### WHAT YOU NEED TO DO
Please reproduce every entry, keeping each one exact.

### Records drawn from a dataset
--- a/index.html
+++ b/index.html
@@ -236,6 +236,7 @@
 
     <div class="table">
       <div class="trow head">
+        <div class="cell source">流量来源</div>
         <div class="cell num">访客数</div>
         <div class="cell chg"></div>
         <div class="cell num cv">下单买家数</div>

### SOLUTION TO THIS PROBLEM
--- a/index.html
+++ b/index.html
@@ -236,6 +236,7 @@
 
     <div class="table">
       <div class="trow head">
+        <div class="cell source">流量来源</div>
         <div class="cell num">访客数</div>
         <div class="cell chg"></div>
         <div class="cell num cv">下单买家数</div>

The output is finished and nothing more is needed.